━━ Working data

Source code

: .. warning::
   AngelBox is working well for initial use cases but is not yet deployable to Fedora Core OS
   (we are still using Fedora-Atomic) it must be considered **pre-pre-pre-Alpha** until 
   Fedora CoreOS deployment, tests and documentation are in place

━━━━

→ **Goal of the exercise**
For every record above, print an exact copy.

→ **Your response**
Source code

: .. warning::
   AngelBox is working well for initial use cases but is not yet deployable to Fedora Core OS
   (we are still using Fedora-Atomic) it must be considered **pre-pre-pre-Alpha** until 
   Fedora CoreOS deployment, tests and documentation are in place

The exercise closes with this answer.